[EXTRACTED ENTRIES — start]
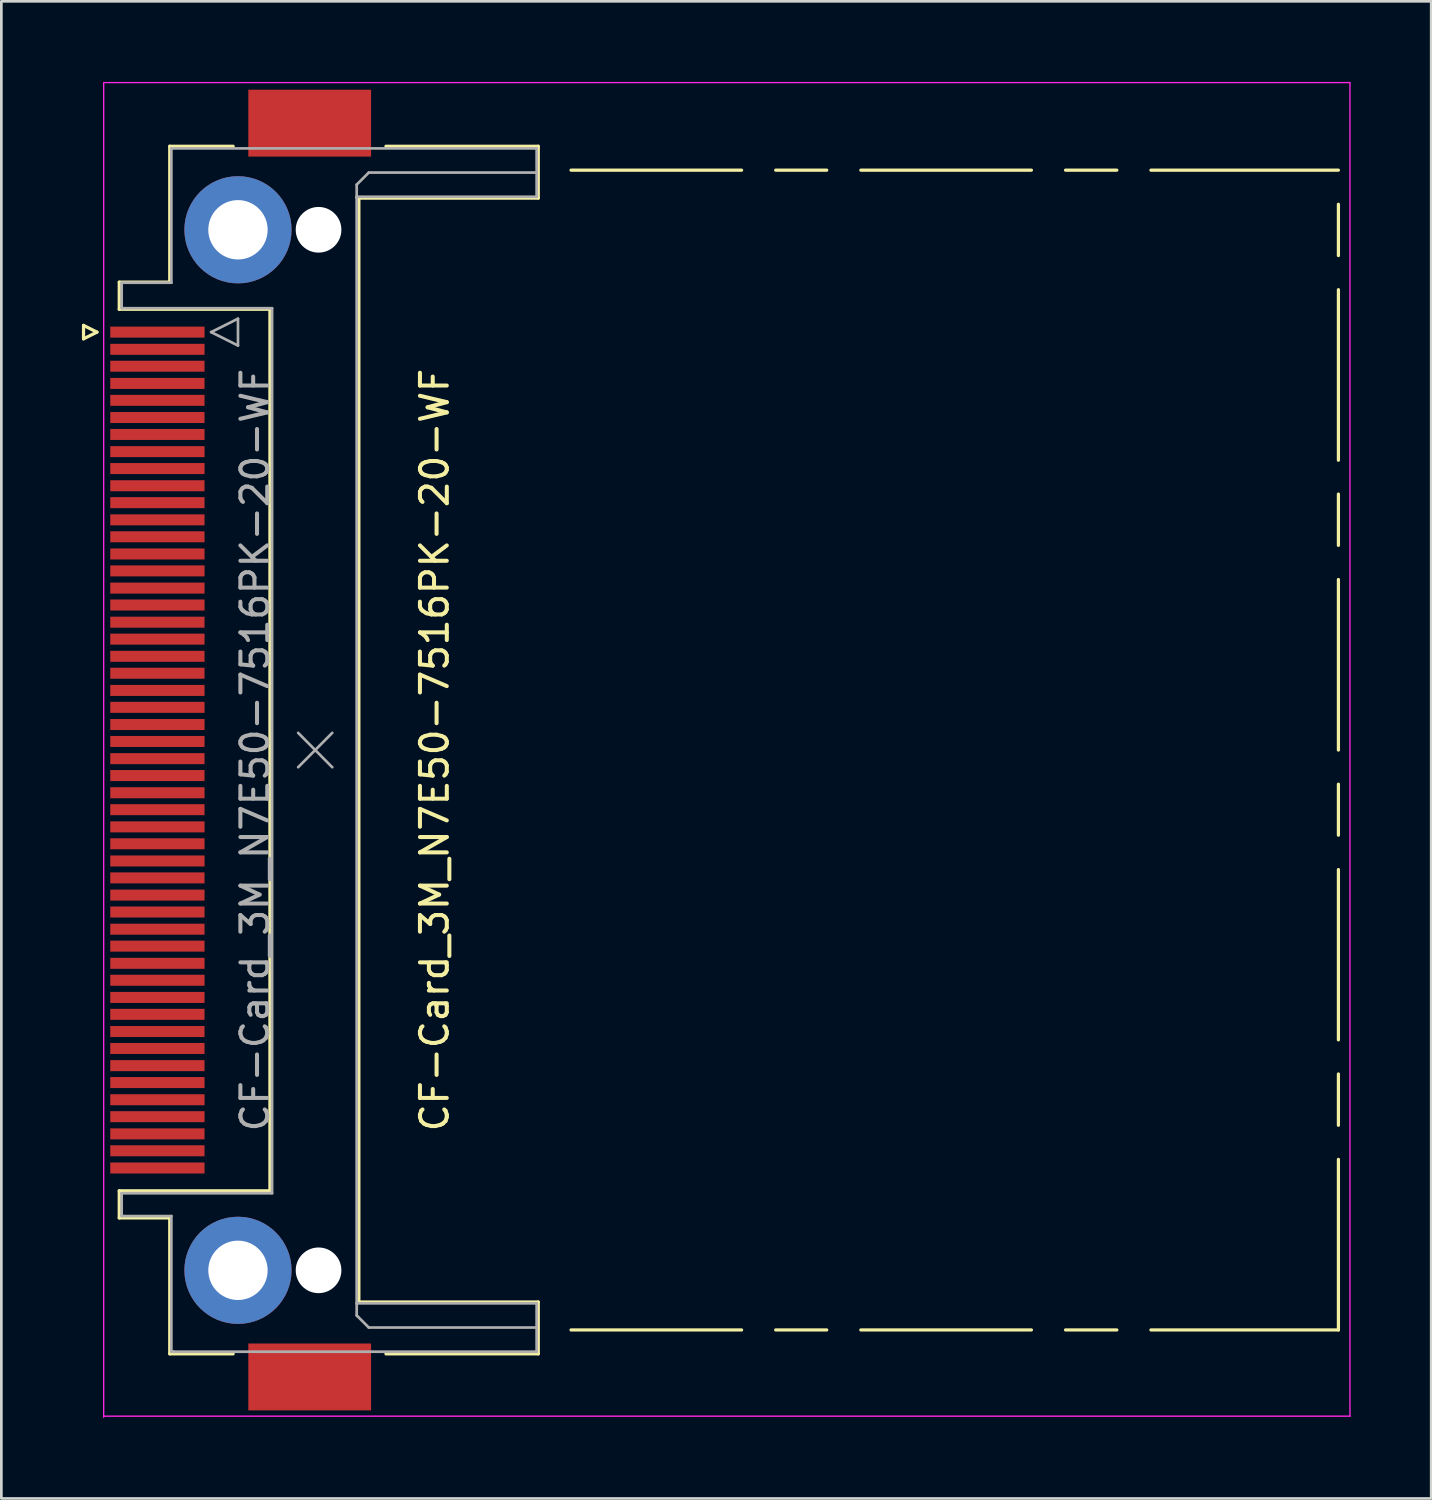
<source format=kicad_pcb>
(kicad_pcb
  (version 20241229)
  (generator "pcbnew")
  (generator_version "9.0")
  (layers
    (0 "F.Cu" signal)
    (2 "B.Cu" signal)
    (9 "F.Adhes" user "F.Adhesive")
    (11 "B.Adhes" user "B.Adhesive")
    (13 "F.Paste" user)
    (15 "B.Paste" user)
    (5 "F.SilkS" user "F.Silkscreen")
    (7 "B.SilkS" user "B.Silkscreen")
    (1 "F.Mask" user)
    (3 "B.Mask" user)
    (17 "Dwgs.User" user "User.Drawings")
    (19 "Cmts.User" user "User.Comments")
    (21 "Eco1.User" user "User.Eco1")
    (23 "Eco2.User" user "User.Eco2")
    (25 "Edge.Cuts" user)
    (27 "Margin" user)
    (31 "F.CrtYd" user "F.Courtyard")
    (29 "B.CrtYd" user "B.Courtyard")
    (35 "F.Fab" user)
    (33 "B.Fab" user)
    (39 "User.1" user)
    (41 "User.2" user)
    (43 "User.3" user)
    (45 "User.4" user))
  (footprint "CF-Card_3M_N7E50-7516PK-20-WF"
    (layer "F.Cu")
    (at 5.91 24.875)
    (property "Reference" "CF-Card_3M_N7E50-7516PK-20-WF" (at 7.22 0 90) (layer "F.SilkS") (effects (font (size 1 1) (thickness 0.15))))
    (attr smd)
    (fp_line (start -5.85 -15.81) (end -5.85 -15.31) (stroke (width 0.12) (type solid)) (layer "F.SilkS"))
    (fp_line (start -5.85 -15.31) (end -5.35 -15.56) (stroke (width 0.12) (type solid)) (layer "F.SilkS"))
    (fp_line (start -5.35 -15.56) (end -5.85 -15.81) (stroke (width 0.12) (type solid)) (layer "F.SilkS"))
    (fp_line (start -4.52 -17.42) (end -2.64 -17.42) (stroke (width 0.12) (type solid)) (layer "F.SilkS"))
    (fp_line (start -4.52 -16.41) (end -4.52 -17.42) (stroke (width 0.12) (type solid)) (layer "F.SilkS"))
    (fp_line (start -4.52 16.41) (end 1.09 16.41) (stroke (width 0.12) (type solid)) (layer "F.SilkS"))
    (fp_line (start -4.52 17.42) (end -4.52 16.41) (stroke (width 0.12) (type solid)) (layer "F.SilkS"))
    (fp_line (start -2.64 -22.48) (end -0.28 -22.48) (stroke (width 0.12) (type solid)) (layer "F.SilkS"))
    (fp_line (start -2.64 -17.42) (end -2.64 -22.48) (stroke (width 0.12) (type solid)) (layer "F.SilkS"))
    (fp_line (start -2.64 17.42) (end -4.52 17.42) (stroke (width 0.12) (type solid)) (layer "F.SilkS"))
    (fp_line (start -2.64 22.48) (end -2.64 17.42) (stroke (width 0.12) (type solid)) (layer "F.SilkS"))
    (fp_line (start -0.28 22.48) (end -2.64 22.48) (stroke (width 0.12) (type solid)) (layer "F.SilkS"))
    (fp_line (start 1.09 -16.41) (end -4.52 -16.41) (stroke (width 0.12) (type solid)) (layer "F.SilkS"))
    (fp_line (start 1.09 16.41) (end 1.09 -16.41) (stroke (width 0.12) (type solid)) (layer "F.SilkS"))
    (fp_line (start 4.4 -20.55) (end 11.08 -20.55) (stroke (width 0.12) (type solid)) (layer "F.SilkS"))
    (fp_line (start 4.4 20.55) (end 4.4 -20.55) (stroke (width 0.12) (type solid)) (layer "F.SilkS"))
    (fp_line (start 5.41 22.48) (end 11.08 22.48) (stroke (width 0.12) (type solid)) (layer "F.SilkS"))
    (fp_line (start 11.08 -22.48) (end 5.41 -22.48) (stroke (width 0.12) (type solid)) (layer "F.SilkS"))
    (fp_line (start 11.08 -20.55) (end 11.08 -22.48) (stroke (width 0.12) (type solid)) (layer "F.SilkS"))
    (fp_line (start 11.08 20.55) (end 4.4 20.55) (stroke (width 0.12) (type solid)) (layer "F.SilkS"))
    (fp_line (start 11.08 22.48) (end 11.08 20.55) (stroke (width 0.12) (type solid)) (layer "F.SilkS"))
    (fp_line (start 12.3 -21.59) (end 18.65 -21.59) (stroke (width 0.12) (type solid)) (layer "F.SilkS"))
    (fp_line (start 12.3 21.59) (end 18.65 21.59) (stroke (width 0.12) (type solid)) (layer "F.SilkS"))
    (fp_line (start 19.92 -21.59) (end 21.82 -21.59) (stroke (width 0.12) (type solid)) (layer "F.SilkS"))
    (fp_line (start 19.92 21.59) (end 21.82 21.59) (stroke (width 0.12) (type solid)) (layer "F.SilkS"))
    (fp_line (start 23.09 -21.59) (end 29.44 -21.59) (stroke (width 0.12) (type solid)) (layer "F.SilkS"))
    (fp_line (start 23.09 21.59) (end 29.44 21.59) (stroke (width 0.12) (type solid)) (layer "F.SilkS"))
    (fp_line (start 30.71 -21.59) (end 32.62 -21.59) (stroke (width 0.12) (type solid)) (layer "F.SilkS"))
    (fp_line (start 30.71 21.59) (end 32.62 21.59) (stroke (width 0.12) (type solid)) (layer "F.SilkS"))
    (fp_line (start 33.89 -21.59) (end 40.87 -21.59) (stroke (width 0.12) (type solid)) (layer "F.SilkS"))
    (fp_line (start 33.89 21.59) (end 40.87 21.59) (stroke (width 0.12) (type solid)) (layer "F.SilkS"))
    (fp_line (start 40.87 -18.41) (end 40.87 -20.32) (stroke (width 0.12) (type solid)) (layer "F.SilkS"))
    (fp_line (start 40.87 -10.79) (end 40.87 -17.14) (stroke (width 0.12) (type solid)) (layer "F.SilkS"))
    (fp_line (start 40.87 -7.62) (end 40.87 -9.53) (stroke (width 0.12) (type solid)) (layer "F.SilkS"))
    (fp_line (start 40.87 0) (end 40.87 -6.35) (stroke (width 0.12) (type solid)) (layer "F.SilkS"))
    (fp_line (start 40.87 3.17) (end 40.87 1.27) (stroke (width 0.12) (type solid)) (layer "F.SilkS"))
    (fp_line (start 40.87 10.79) (end 40.87 4.45) (stroke (width 0.12) (type solid)) (layer "F.SilkS"))
    (fp_line (start 40.87 13.97) (end 40.87 12.06) (stroke (width 0.12) (type solid)) (layer "F.SilkS"))
    (fp_line (start 40.87 21.59) (end 40.87 15.24) (stroke (width 0.12) (type solid)) (layer "F.SilkS"))
    (fp_line (start -5.1 -24.85) (end 41.3 -24.85) (stroke (width 0.05) (type solid)) (layer "F.CrtYd"))
    (fp_line (start -5.1 24.8) (end 41.3 24.8) (stroke (width 0.05) (type solid)) (layer "F.CrtYd"))
    (fp_line (start -5.1 24.84) (end -5.1 -24.84) (stroke (width 0.05) (type solid)) (layer "F.CrtYd"))
    (fp_line (start 41.3 24.8) (end 41.3 -24.85) (stroke (width 0.05) (type solid)) (layer "F.CrtYd"))
    (fp_line (start -4.43 -17.4) (end -4.43 -16.45) (stroke (width 0.1) (type solid)) (layer "F.Fab"))
    (fp_line (start -4.43 -16.45) (end 1.17 -16.45) (stroke (width 0.1) (type solid)) (layer "F.Fab"))
    (fp_line (start -4.43 16.5) (end -4.43 17.35) (stroke (width 0.1) (type solid)) (layer "F.Fab"))
    (fp_line (start -4.43 17.35) (end -2.58 17.35) (stroke (width 0.1) (type solid)) (layer "F.Fab"))
    (fp_line (start -2.58 -22.4) (end -2.58 -17.4) (stroke (width 0.1) (type solid)) (layer "F.Fab"))
    (fp_line (start -2.58 -17.4) (end -4.43 -17.4) (stroke (width 0.1) (type solid)) (layer "F.Fab"))
    (fp_line (start -2.58 17.35) (end -2.58 22.4) (stroke (width 0.1) (type solid)) (layer "F.Fab"))
    (fp_line (start -2.58 22.4) (end -2.48 22.4) (stroke (width 0.1) (type solid)) (layer "F.Fab"))
    (fp_line (start -2.53 22.4) (end 11.02 22.4) (stroke (width 0.1) (type solid)) (layer "F.Fab"))
    (fp_line (start -1.1 -15.56) (end -0.1 -15.06) (stroke (width 0.1) (type solid)) (layer "F.Fab"))
    (fp_line (start -0.1 -16.06) (end -1.1 -15.56) (stroke (width 0.1) (type solid)) (layer "F.Fab"))
    (fp_line (start -0.1 -15.06) (end -0.1 -16.06) (stroke (width 0.1) (type solid)) (layer "F.Fab"))
    (fp_line (start 1.17 -16.45) (end 1.17 16.5) (stroke (width 0.1) (type solid)) (layer "F.Fab"))
    (fp_line (start 1.17 16.5) (end -4.43 16.5) (stroke (width 0.1) (type solid)) (layer "F.Fab"))
    (fp_line (start 2.14 -0.64) (end 3.41 0.64) (stroke (width 0.1) (type solid)) (layer "F.Fab"))
    (fp_line (start 2.14 0.64) (end 3.41 -0.64) (stroke (width 0.1) (type solid)) (layer "F.Fab"))
    (fp_line (start 4.32 -21.05) (end 4.32 -20.55) (stroke (width 0.1) (type solid)) (layer "F.Fab"))
    (fp_line (start 4.32 -20.6) (end 11.02 -20.6) (stroke (width 0.1) (type solid)) (layer "F.Fab"))
    (fp_line (start 4.32 20.6) (end 4.32 -20.6) (stroke (width 0.1) (type solid)) (layer "F.Fab"))
    (fp_line (start 4.32 21.05) (end 4.32 20.6) (stroke (width 0.1) (type solid)) (layer "F.Fab"))
    (fp_line (start 4.37 21.1) (end 4.32 21.05) (stroke (width 0.1) (type solid)) (layer "F.Fab"))
    (fp_line (start 4.77 -21.5) (end 4.32 -21.05) (stroke (width 0.1) (type solid)) (layer "F.Fab"))
    (fp_line (start 4.77 21.5) (end 4.37 21.1) (stroke (width 0.1) (type solid)) (layer "F.Fab"))
    (fp_line (start 11.02 -22.4) (end -2.58 -22.4) (stroke (width 0.1) (type solid)) (layer "F.Fab"))
    (fp_line (start 11.02 -21.5) (end 4.77 -21.5) (stroke (width 0.1) (type solid)) (layer "F.Fab"))
    (fp_line (start 11.02 -20.6) (end 11.02 -22.4) (stroke (width 0.1) (type solid)) (layer "F.Fab"))
    (fp_line (start 11.02 20.6) (end 4.32 20.6) (stroke (width 0.1) (type solid)) (layer "F.Fab"))
    (fp_line (start 11.02 21.5) (end 4.77 21.5) (stroke (width 0.1) (type solid)) (layer "F.Fab"))
    (fp_line (start 11.02 22.4) (end 11.02 20.6) (stroke (width 0.1) (type solid)) (layer "F.Fab"))
    (fp_text user "${REFERENCE}" (at 0.535 0 90) (layer "F.Fab") (effects (font (size 1 1) (thickness 0.15))))
    (pad "" thru_hole circle (at -0.1 -19.37 90) (size 3.99 3.99) (drill 2.21) (layers "*.Cu" "*.Mask"))
    (pad "" thru_hole circle (at -0.1 19.37 90) (size 3.99 3.99) (drill 2.21) (layers "*.Cu" "*.Mask"))
    (pad "" smd rect (at 2.57 -23.34 90) (size 2.49 4.57) (layers "F.Cu" "F.Mask" "F.Paste"))
    (pad "" smd rect (at 2.57 23.34 90) (size 2.49 4.57) (layers "F.Cu" "F.Mask" "F.Paste"))
    (pad "" np_thru_hole circle (at 2.9 -19.37 90) (size 1.7 1.7) (drill 1.7) (layers "*.Cu" "*.Mask"))
    (pad "" np_thru_hole circle (at 2.9 19.37 90) (size 1.7 1.7) (drill 1.7) (layers "*.Cu" "*.Mask"))
    (pad "1" smd rect (at -3.1 -15.56 90) (size 0.41 3.51) (layers "F.Cu" "F.Mask" "F.Paste"))
    (pad "2" smd rect (at -3.1 -14.29 90) (size 0.41 3.51) (layers "F.Cu" "F.Mask" "F.Paste"))
    (pad "3" smd rect (at -3.1 -13.02 90) (size 0.41 3.51) (layers "F.Cu" "F.Mask" "F.Paste"))
    (pad "4" smd rect (at -3.1 -11.75 90) (size 0.41 3.51) (layers "F.Cu" "F.Mask" "F.Paste"))
    (pad "5" smd rect (at -3.1 -10.48 90) (size 0.41 3.51) (layers "F.Cu" "F.Mask" "F.Paste"))
    (pad "6" smd rect (at -3.1 -9.21 90) (size 0.41 3.51) (layers "F.Cu" "F.Mask" "F.Paste"))
    (pad "7" smd rect (at -3.1 -7.94 90) (size 0.41 3.51) (layers "F.Cu" "F.Mask" "F.Paste"))
    (pad "8" smd rect (at -3.1 -6.67 90) (size 0.41 3.51) (layers "F.Cu" "F.Mask" "F.Paste"))
    (pad "9" smd rect (at -3.1 -5.4 90) (size 0.41 3.51) (layers "F.Cu" "F.Mask" "F.Paste"))
    (pad "10" smd rect (at -3.1 -4.13 90) (size 0.41 3.51) (layers "F.Cu" "F.Mask" "F.Paste"))
    (pad "11" smd rect (at -3.1 -2.86 90) (size 0.41 3.51) (layers "F.Cu" "F.Mask" "F.Paste"))
    (pad "12" smd rect (at -3.1 -1.59 90) (size 0.41 3.51) (layers "F.Cu" "F.Mask" "F.Paste"))
    (pad "13" smd rect (at -3.1 -0.32 90) (size 0.41 3.51) (layers "F.Cu" "F.Mask" "F.Paste"))
    (pad "14" smd rect (at -3.1 0.95 90) (size 0.41 3.51) (layers "F.Cu" "F.Mask" "F.Paste"))
    (pad "15" smd rect (at -3.1 2.22 90) (size 0.41 3.51) (layers "F.Cu" "F.Mask" "F.Paste"))
    (pad "16" smd rect (at -3.1 3.49 90) (size 0.41 3.51) (layers "F.Cu" "F.Mask" "F.Paste"))
    (pad "17" smd rect (at -3.1 4.76 90) (size 0.41 3.51) (layers "F.Cu" "F.Mask" "F.Paste"))
    (pad "18" smd rect (at -3.1 6.03 90) (size 0.41 3.51) (layers "F.Cu" "F.Mask" "F.Paste"))
    (pad "19" smd rect (at -3.1 7.3 90) (size 0.41 3.51) (layers "F.Cu" "F.Mask" "F.Paste"))
    (pad "20" smd rect (at -3.1 8.57 90) (size 0.41 3.51) (layers "F.Cu" "F.Mask" "F.Paste"))
    (pad "21" smd rect (at -3.1 9.84 90) (size 0.41 3.51) (layers "F.Cu" "F.Mask" "F.Paste"))
    (pad "22" smd rect (at -3.1 11.11 90) (size 0.41 3.51) (layers "F.Cu" "F.Mask" "F.Paste"))
    (pad "23" smd rect (at -3.1 12.38 90) (size 0.41 3.51) (layers "F.Cu" "F.Mask" "F.Paste"))
    (pad "24" smd rect (at -3.1 13.65 90) (size 0.41 3.51) (layers "F.Cu" "F.Mask" "F.Paste"))
    (pad "25" smd rect (at -3.1 14.92 90) (size 0.41 3.51) (layers "F.Cu" "F.Mask" "F.Paste"))
    (pad "26" smd rect (at -3.1 -14.92 90) (size 0.41 3.51) (layers "F.Cu" "F.Mask" "F.Paste"))
    (pad "27" smd rect (at -3.1 -13.65 90) (size 0.41 3.51) (layers "F.Cu" "F.Mask" "F.Paste"))
    (pad "28" smd rect (at -3.1 -12.38 90) (size 0.41 3.51) (layers "F.Cu" "F.Mask" "F.Paste"))
    (pad "29" smd rect (at -3.1 -11.11 90) (size 0.41 3.51) (layers "F.Cu" "F.Mask" "F.Paste"))
    (pad "30" smd rect (at -3.1 -9.84 90) (size 0.41 3.51) (layers "F.Cu" "F.Mask" "F.Paste"))
    (pad "31" smd rect (at -3.1 -8.57 90) (size 0.41 3.51) (layers "F.Cu" "F.Mask" "F.Paste"))
    (pad "32" smd rect (at -3.1 -7.3 90) (size 0.41 3.51) (layers "F.Cu" "F.Mask" "F.Paste"))
    (pad "33" smd rect (at -3.1 -6.03 90) (size 0.41 3.51) (layers "F.Cu" "F.Mask" "F.Paste"))
    (pad "34" smd rect (at -3.1 -4.76 90) (size 0.41 3.51) (layers "F.Cu" "F.Mask" "F.Paste"))
    (pad "35" smd rect (at -3.1 -3.49 90) (size 0.41 3.51) (layers "F.Cu" "F.Mask" "F.Paste"))
    (pad "36" smd rect (at -3.1 -2.22 90) (size 0.41 3.51) (layers "F.Cu" "F.Mask" "F.Paste"))
    (pad "37" smd rect (at -3.1 -0.95 90) (size 0.41 3.51) (layers "F.Cu" "F.Mask" "F.Paste"))
    (pad "38" smd rect (at -3.1 0.32 90) (size 0.41 3.51) (layers "F.Cu" "F.Mask" "F.Paste"))
    (pad "39" smd rect (at -3.1 1.59 90) (size 0.41 3.51) (layers "F.Cu" "F.Mask" "F.Paste"))
    (pad "40" smd rect (at -3.1 2.86 90) (size 0.41 3.51) (layers "F.Cu" "F.Mask" "F.Paste"))
    (pad "41" smd rect (at -3.1 4.13 90) (size 0.41 3.51) (layers "F.Cu" "F.Mask" "F.Paste"))
    (pad "42" smd rect (at -3.1 5.4 90) (size 0.41 3.51) (layers "F.Cu" "F.Mask" "F.Paste"))
    (pad "43" smd rect (at -3.1 6.67 90) (size 0.41 3.51) (layers "F.Cu" "F.Mask" "F.Paste"))
    (pad "44" smd rect (at -3.1 7.94 90) (size 0.41 3.51) (layers "F.Cu" "F.Mask" "F.Paste"))
    (pad "45" smd rect (at -3.1 9.21 90) (size 0.41 3.51) (layers "F.Cu" "F.Mask" "F.Paste"))
    (pad "46" smd rect (at -3.1 10.48 90) (size 0.41 3.51) (layers "F.Cu" "F.Mask" "F.Paste"))
    (pad "47" smd rect (at -3.1 11.75 90) (size 0.41 3.51) (layers "F.Cu" "F.Mask" "F.Paste"))
    (pad "48" smd rect (at -3.1 13.02 90) (size 0.41 3.51) (layers "F.Cu" "F.Mask" "F.Paste"))
    (pad "49" smd rect (at -3.1 14.29 90) (size 0.41 3.51) (layers "F.Cu" "F.Mask" "F.Paste"))
    (pad "50" smd rect (at -3.1 15.56 90) (size 0.41 3.51) (layers "F.Cu" "F.Mask" "F.Paste")))
  (gr_rect
    (start -3 -3)
    (end 50.235 52.74)
    (stroke (width 0.1) (type default))
    (fill no)
    (layer "Edge.Cuts")))
</source>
[EXTRACTED ENTRIES — finish]
• [WORK REQUEST]
Filter the data down to the lines that contain the string "thickness", and copy them.

• [EXERCISE SOLUTION]
    (property "Reference" "CF-Card_3M_N7E50-7516PK-20-WF" (at 7.22 0 90) (layer "F.SilkS") (effects (font (size 1 1) (thickness 0.15))))
    (fp_text user "${REFERENCE}" (at 0.535 0 90) (layer "F.Fab") (effects (font (size 1 1) (thickness 0.15))))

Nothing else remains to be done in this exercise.